Sur le choix de montage, je ne crois pas non plus. La sortie de Bac Nord a encore plus titiller le sens de mes responsabilités, même si je ne suis pas d’accord avec la façon dont le film a été récupéré. Mais de voir que les gens réagissent, que le film les touche, les bouscule et peut-être mal compris, m’oblige à être d’autant plus précautionneux et d’autant plus précis pour que son interprétation ne puisse pas être erronée. C’est à mon sens le cas de Bac Nord. Je ne suis pas d'accord avec cette polémique. Bac Nord et Novembre sont deux films radicalement différents. Bac Nord est plus fictionné.
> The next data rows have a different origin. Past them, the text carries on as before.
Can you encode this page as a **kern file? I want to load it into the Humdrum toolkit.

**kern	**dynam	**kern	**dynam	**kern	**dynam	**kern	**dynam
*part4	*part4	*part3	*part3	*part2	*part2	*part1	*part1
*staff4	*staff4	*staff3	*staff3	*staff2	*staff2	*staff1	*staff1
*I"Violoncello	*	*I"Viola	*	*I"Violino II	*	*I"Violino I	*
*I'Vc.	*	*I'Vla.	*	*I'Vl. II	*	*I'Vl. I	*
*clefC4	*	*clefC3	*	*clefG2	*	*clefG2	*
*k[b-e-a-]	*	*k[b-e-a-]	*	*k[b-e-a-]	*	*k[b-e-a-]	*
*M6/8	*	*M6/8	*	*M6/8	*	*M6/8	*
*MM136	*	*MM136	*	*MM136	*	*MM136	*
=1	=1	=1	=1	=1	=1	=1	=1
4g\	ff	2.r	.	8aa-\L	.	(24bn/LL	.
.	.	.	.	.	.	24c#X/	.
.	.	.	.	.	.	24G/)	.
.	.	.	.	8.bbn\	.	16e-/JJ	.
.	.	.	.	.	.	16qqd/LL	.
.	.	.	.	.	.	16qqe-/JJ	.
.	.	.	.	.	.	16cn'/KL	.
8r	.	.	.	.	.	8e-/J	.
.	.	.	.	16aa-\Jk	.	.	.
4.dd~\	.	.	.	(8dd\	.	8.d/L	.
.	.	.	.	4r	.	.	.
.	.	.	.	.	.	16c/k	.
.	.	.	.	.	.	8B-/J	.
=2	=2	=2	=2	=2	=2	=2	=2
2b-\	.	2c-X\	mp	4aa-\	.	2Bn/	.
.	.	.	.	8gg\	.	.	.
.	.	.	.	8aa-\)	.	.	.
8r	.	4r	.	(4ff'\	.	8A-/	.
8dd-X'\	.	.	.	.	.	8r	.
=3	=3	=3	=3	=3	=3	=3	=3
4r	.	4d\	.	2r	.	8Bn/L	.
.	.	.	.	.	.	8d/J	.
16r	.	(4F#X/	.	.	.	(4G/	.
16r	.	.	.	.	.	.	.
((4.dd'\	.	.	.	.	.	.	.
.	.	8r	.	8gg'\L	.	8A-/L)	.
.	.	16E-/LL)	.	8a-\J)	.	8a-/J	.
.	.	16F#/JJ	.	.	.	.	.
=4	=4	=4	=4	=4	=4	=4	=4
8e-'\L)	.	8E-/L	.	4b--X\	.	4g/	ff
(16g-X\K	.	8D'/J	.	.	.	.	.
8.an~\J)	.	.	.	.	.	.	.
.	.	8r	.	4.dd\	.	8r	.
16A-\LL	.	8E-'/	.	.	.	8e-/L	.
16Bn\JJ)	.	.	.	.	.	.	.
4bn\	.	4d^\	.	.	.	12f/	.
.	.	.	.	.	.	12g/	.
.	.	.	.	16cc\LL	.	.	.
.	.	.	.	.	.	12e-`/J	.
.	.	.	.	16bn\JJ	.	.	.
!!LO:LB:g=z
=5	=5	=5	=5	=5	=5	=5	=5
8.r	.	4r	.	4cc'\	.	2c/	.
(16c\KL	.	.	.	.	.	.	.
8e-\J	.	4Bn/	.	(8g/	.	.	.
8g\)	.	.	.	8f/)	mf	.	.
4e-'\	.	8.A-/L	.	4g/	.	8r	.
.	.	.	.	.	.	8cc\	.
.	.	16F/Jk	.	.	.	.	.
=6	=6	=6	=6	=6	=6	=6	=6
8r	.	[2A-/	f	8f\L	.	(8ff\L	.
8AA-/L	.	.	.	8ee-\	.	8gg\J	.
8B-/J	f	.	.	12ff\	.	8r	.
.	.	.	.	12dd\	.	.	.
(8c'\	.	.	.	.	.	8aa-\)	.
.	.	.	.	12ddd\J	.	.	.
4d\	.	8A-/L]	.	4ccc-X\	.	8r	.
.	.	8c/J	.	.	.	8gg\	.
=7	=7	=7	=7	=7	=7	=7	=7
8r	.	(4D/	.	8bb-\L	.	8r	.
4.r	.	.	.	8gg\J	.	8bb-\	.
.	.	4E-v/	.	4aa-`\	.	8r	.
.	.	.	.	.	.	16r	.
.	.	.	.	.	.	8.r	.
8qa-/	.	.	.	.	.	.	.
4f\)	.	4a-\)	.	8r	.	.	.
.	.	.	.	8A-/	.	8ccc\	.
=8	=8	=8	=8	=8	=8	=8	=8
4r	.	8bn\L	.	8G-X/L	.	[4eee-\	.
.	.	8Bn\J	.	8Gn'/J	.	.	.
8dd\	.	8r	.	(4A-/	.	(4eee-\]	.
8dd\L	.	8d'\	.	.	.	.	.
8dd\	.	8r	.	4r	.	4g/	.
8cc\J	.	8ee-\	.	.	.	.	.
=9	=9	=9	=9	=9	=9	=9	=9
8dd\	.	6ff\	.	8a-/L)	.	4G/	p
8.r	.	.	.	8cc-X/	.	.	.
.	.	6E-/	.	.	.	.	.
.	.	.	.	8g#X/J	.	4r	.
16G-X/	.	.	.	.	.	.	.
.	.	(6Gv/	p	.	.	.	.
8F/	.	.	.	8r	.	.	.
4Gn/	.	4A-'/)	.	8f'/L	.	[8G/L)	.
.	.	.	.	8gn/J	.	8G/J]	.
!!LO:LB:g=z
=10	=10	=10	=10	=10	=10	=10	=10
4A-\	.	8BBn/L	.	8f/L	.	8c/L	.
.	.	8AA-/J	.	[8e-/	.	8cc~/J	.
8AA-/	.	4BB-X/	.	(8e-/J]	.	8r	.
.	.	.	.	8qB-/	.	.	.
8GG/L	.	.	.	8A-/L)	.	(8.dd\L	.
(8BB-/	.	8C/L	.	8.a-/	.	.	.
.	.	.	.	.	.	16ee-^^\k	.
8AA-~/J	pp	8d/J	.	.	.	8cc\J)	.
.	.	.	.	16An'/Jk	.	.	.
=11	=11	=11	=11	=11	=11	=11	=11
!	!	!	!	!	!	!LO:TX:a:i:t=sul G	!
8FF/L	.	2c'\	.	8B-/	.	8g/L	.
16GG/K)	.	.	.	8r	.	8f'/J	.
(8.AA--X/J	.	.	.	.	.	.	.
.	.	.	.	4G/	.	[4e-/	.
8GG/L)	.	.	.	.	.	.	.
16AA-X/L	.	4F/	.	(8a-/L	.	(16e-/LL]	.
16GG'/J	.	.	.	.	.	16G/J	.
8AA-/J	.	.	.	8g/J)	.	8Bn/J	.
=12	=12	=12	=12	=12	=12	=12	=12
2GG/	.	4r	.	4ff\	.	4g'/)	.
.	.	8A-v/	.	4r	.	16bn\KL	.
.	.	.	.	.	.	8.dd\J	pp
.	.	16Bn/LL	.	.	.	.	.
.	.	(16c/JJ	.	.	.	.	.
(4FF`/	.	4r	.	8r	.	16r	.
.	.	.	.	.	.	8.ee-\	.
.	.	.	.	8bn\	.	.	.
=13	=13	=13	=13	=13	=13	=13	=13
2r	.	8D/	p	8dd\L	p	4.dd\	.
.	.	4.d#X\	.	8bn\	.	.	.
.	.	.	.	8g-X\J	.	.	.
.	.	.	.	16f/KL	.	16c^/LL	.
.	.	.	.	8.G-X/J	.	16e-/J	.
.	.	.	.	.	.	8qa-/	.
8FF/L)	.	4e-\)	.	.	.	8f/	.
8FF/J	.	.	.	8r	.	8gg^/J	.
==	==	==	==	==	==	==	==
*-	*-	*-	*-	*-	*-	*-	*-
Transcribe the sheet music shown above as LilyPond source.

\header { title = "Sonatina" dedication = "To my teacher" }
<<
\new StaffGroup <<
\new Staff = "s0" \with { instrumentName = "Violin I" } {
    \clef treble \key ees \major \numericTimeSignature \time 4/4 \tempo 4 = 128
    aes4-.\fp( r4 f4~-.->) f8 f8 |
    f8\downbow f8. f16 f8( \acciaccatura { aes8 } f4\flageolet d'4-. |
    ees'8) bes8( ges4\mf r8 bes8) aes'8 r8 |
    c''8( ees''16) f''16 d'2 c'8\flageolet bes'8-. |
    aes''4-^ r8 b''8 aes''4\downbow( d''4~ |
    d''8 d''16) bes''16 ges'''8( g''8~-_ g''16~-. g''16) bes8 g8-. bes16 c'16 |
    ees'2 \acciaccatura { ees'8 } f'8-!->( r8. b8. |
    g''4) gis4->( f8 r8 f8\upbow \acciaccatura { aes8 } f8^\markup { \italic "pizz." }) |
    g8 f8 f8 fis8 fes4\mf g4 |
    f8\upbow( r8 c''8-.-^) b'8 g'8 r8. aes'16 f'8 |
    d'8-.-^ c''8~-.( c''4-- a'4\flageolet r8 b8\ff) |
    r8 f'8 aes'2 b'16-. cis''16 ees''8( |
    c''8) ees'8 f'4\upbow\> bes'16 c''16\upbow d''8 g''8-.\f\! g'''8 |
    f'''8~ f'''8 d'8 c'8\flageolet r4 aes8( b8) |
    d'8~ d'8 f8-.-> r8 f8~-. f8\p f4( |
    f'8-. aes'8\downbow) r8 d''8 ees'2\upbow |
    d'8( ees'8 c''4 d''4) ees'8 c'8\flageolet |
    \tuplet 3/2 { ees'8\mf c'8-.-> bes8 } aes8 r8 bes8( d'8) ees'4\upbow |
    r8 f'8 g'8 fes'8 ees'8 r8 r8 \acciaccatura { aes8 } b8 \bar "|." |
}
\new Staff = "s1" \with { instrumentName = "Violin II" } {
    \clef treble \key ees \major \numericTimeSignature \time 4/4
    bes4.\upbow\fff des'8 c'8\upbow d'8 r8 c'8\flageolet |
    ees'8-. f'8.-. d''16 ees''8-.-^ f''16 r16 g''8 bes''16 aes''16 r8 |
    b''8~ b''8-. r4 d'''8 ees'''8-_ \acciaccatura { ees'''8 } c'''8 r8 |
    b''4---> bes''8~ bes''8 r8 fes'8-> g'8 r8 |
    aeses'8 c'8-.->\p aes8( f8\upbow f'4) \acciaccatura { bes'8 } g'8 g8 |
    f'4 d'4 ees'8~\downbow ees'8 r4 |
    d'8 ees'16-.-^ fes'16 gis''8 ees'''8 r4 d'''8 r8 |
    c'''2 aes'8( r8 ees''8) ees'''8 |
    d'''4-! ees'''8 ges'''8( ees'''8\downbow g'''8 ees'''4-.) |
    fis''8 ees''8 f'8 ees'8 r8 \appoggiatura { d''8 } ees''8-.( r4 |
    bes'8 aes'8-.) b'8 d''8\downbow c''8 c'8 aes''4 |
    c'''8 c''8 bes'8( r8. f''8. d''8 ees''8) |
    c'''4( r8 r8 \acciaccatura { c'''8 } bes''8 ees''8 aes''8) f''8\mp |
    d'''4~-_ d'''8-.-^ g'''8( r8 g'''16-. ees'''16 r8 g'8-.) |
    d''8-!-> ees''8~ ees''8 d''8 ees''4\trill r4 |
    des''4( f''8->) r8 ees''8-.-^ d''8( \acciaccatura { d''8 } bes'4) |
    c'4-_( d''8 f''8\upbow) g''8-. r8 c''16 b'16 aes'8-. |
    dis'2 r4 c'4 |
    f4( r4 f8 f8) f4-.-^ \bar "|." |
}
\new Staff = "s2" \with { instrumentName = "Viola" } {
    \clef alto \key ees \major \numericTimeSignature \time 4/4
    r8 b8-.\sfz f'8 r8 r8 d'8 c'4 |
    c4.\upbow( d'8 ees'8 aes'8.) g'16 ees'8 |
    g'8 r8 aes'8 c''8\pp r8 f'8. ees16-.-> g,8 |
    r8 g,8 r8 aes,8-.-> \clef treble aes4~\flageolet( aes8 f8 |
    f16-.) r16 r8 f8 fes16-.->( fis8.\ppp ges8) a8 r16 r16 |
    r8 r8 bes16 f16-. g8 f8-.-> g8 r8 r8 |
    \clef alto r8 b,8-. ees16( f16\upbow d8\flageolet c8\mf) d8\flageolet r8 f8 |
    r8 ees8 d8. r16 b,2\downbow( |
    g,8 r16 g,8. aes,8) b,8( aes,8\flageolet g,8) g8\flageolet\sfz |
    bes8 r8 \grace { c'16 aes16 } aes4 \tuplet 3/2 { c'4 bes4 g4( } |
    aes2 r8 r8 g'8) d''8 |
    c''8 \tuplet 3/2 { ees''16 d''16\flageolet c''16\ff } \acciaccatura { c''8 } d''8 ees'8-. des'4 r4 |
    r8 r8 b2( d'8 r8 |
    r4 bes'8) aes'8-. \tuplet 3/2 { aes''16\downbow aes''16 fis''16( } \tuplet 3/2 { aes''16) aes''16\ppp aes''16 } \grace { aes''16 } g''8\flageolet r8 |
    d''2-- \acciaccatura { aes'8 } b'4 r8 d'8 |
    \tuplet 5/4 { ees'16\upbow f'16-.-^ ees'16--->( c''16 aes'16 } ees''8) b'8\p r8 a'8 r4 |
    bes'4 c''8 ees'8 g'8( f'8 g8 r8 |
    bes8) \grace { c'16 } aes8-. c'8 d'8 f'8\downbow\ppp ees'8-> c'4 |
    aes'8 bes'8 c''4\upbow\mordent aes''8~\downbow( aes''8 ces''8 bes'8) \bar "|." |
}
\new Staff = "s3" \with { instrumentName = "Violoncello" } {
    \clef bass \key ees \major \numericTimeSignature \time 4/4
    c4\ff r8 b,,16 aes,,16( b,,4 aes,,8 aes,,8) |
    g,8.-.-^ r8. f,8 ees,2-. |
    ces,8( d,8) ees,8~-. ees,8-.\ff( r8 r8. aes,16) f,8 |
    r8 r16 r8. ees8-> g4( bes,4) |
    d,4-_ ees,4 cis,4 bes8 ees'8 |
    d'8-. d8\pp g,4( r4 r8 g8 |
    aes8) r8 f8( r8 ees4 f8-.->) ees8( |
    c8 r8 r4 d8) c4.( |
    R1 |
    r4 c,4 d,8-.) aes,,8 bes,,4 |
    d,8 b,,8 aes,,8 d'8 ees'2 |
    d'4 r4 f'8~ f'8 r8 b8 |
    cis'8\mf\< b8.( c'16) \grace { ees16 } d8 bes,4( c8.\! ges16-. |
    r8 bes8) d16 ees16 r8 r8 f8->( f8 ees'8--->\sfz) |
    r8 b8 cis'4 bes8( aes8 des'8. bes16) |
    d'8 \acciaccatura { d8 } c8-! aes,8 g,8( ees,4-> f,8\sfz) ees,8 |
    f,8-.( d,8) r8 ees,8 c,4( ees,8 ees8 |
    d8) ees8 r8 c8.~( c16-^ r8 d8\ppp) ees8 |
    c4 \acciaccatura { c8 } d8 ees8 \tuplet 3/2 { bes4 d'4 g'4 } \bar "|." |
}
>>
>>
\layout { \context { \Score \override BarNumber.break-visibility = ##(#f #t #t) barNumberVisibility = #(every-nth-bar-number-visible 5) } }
Il ne faut pas confondre l’affaire de la Bac Nord et les attentats du 13 novembre. On est dans deux mondes différents et à une échelle d’importance et de douleur différente. Mon approche sur les deux films n’étaient pas la même. J’ai réalisé Novembre comme les flics me l’ont raconté. Avec cette tension permanente, ils ne dormaient pas ou très peu, ils étaient constamment sur le qui-vive, chaque minute peut compter, être dramatique. Il fallait absolument avancer, trouver la solution. C’est comme cela que j’ai construit le film. Il n’y a pas de cousinage entre les deux films, ni de thématiques ou de choix d’approche cinématographique communs.
A part le fait de filmer une autre police. Vous aimez filmer la police dans vos films ?
J’aime filmer les évènements qui appellent des émotions fortes, contradictoires, complexes avec des enjeux élevés. C’est vrai que si la police déchaîne autant les passions, c’est qu’elle amène ces émotions exacerbées avec ces enjeux élevés. Mais je n’ai pas d’obsession à filmer la police. Je n’ai pas écrit Novembre, on me l’a proposé. Quand j’ai lu le scénario, je l’ai trouvé si touchant si fort qu’il m’était impossible de le refuser. Je devais faire ce film.
"Tous les éléments dans le film doivent être au service du sujet et ne jamais le dépasser."
Novembre montre une police diversifiée avec autant d’hommes que de femmes.
C’est la réalité. Ce n’est pas le cas dans la BAC, c’est le cas à la SDAT (sous-direction anti-terroriste). J’essaie de retranscrir le plus fidèlement possible ce que je vois et ce que je comprends. A la SDAT c’est très mixte en terme de génération. Il y a des hommes, des femmes. Cela vient de toutes les régions de France.
C’était compliqué de trouver une musique pour ce film ?
Ce qui est compliqué dans le film, c’est de ne pas mettre d’emphase ou très peu que cela dans la mise en scène et c’est vrai dans la musique. C’est une question de dosage. Avec Guillaume Roussel, le compositeur qui a fait mes précédents films, c’était le mot d’ordre. Je lui ai dit qu’il allait devoir composer beaucoup de musique pour accompagner ce récit dense et complexe tout en faisant en sorte que cette musique s’intègre et ne prenne jamais le dessus, presque comme du sound design. On a beaucoup travaillé. Il a commencé très tôt pendant le montage du film. Il a fallu trouver le bon équilibre. C’était une question de dosage, de pudeur tout en n’oubliant pas qu’on est dans une salle de cinéma. Mais surtout ne jamais être au dessus du sujet. Tous les éléments dans le film doivent être au service du sujet et ne jamais le dépasser. C’est un exercice pas si facile. Quand on fait du cinéma, on est emballé, on est passionné que cela soit chez les acteurs, chez le réalisateur, au décor… Là il fallait mieux toujours mettre un peu moins qu’un peu plus.